• INSTRUCTIONS FOR THE TASK
What you give back from the listing below should be an exact copy of the lines from the one with "Araç Ekspertiz Fiyatları İstanbul" down to the one with "எம்.பி மிக காட்டமான விமர்சனத்தை விசிக மற்றும்", and it should contain no pictures.

• ENTRIES SUPPLIED
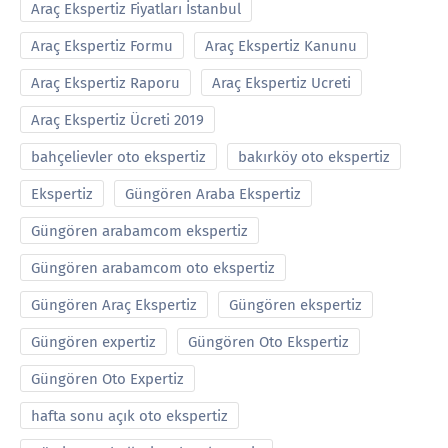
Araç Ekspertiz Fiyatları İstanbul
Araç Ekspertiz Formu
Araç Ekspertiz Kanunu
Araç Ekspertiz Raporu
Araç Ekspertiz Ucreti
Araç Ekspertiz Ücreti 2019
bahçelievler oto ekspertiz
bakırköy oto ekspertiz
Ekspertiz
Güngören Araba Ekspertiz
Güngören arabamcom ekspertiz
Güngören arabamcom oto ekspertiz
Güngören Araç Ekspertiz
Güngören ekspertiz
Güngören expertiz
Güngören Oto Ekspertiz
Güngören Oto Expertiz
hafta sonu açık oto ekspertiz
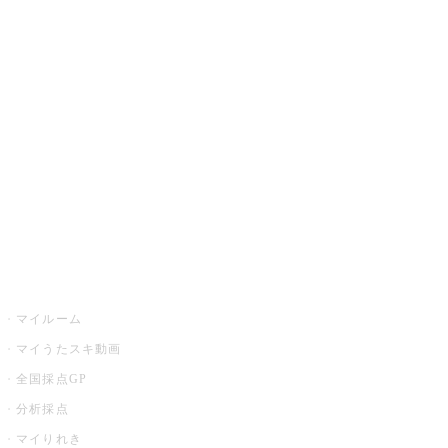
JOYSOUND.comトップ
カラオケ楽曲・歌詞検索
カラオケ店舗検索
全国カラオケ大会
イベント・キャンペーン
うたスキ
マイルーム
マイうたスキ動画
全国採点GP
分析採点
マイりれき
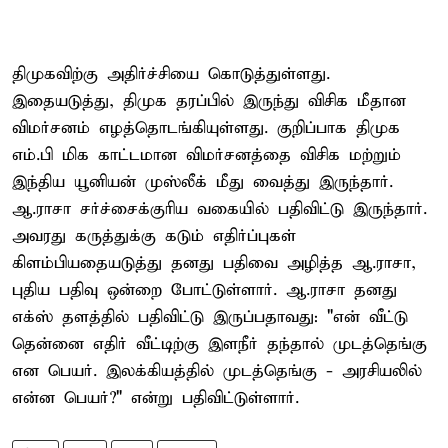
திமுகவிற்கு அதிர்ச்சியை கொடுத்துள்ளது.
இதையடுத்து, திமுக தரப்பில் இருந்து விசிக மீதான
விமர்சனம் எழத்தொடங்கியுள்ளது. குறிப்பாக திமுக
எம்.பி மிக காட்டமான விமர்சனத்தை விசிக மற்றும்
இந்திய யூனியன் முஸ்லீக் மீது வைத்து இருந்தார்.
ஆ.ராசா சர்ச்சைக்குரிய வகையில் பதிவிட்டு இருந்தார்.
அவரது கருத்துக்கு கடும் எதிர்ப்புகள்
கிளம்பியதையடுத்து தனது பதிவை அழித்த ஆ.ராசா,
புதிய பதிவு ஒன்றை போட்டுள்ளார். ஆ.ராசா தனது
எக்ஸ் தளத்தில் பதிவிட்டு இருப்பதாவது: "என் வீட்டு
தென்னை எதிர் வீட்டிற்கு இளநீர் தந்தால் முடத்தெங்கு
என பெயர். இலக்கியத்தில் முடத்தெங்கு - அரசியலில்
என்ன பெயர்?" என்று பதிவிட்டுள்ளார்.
---
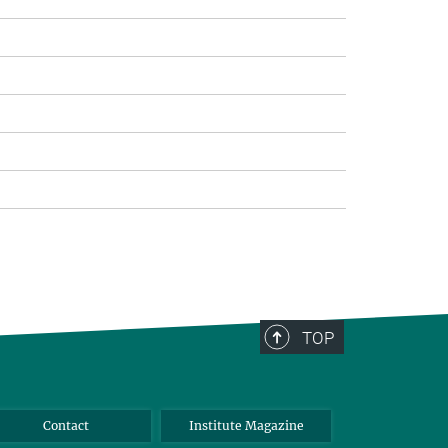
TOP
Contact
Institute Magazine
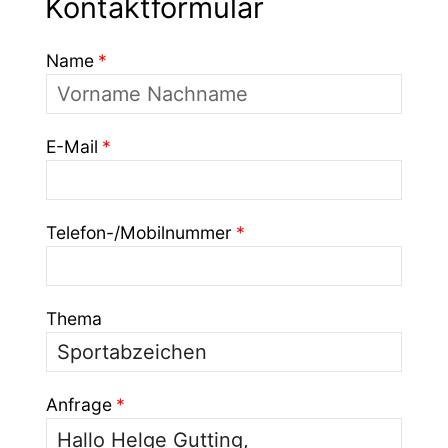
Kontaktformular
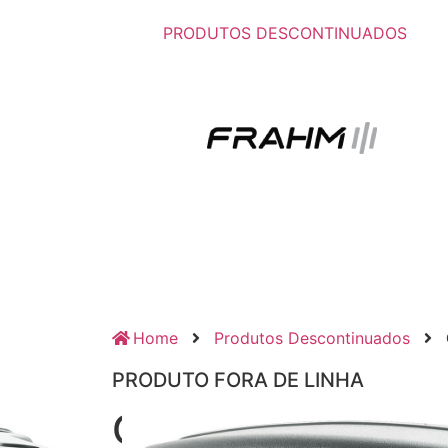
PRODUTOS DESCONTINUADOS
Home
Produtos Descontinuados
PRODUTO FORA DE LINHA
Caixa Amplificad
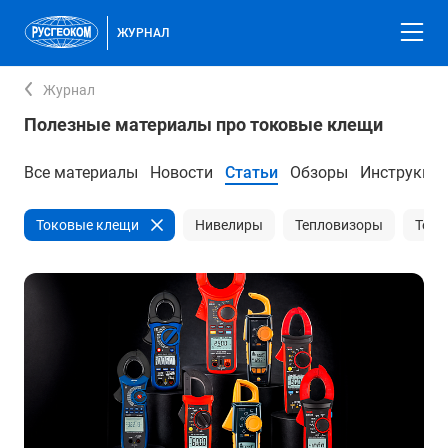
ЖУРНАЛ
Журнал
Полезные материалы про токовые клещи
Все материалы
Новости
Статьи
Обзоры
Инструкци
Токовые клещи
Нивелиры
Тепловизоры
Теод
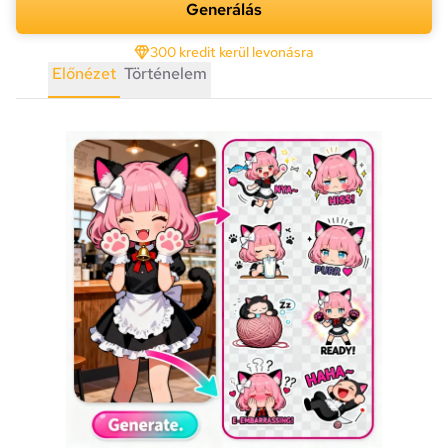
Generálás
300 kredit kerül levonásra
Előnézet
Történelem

• TASK ANSWER
Araç Ekspertiz Fiyatları İstanbul
Araç Ekspertiz Formu
Araç Ekspertiz Kanunu
Araç Ekspertiz Raporu
Araç Ekspertiz Ucreti
Araç Ekspertiz Ücreti 2019
bahçelievler oto ekspertiz
bakırköy oto ekspertiz
Ekspertiz
Güngören Araba Ekspertiz
Güngören arabamcom ekspertiz
Güngören arabamcom oto ekspertiz
Güngören Araç Ekspertiz
Güngören ekspertiz
Güngören expertiz
Güngören Oto Ekspertiz
Güngören Oto Expertiz
hafta sonu açık oto ekspertiz
JOYSOUND.comトップ
カラオケ楽曲・歌詞検索
カラオケ店舗検索
全国カラオケ大会
イベント・キャンペーン
うたスキ
マイルーム
マイうたスキ動画
全国採点GP
分析採点
マイりれき
திமுகவிற்கு அதிர்ச்சியை கொடுத்துள்ளது.
இதையடுத்து, திமுக தரப்பில் இருந்து விசிக மீதான
விமர்சனம் எழத்தொடங்கியுள்ளது. குறிப்பாக திமுக
எம்.பி மிக காட்டமான விமர்சனத்தை விசிக மற்றும்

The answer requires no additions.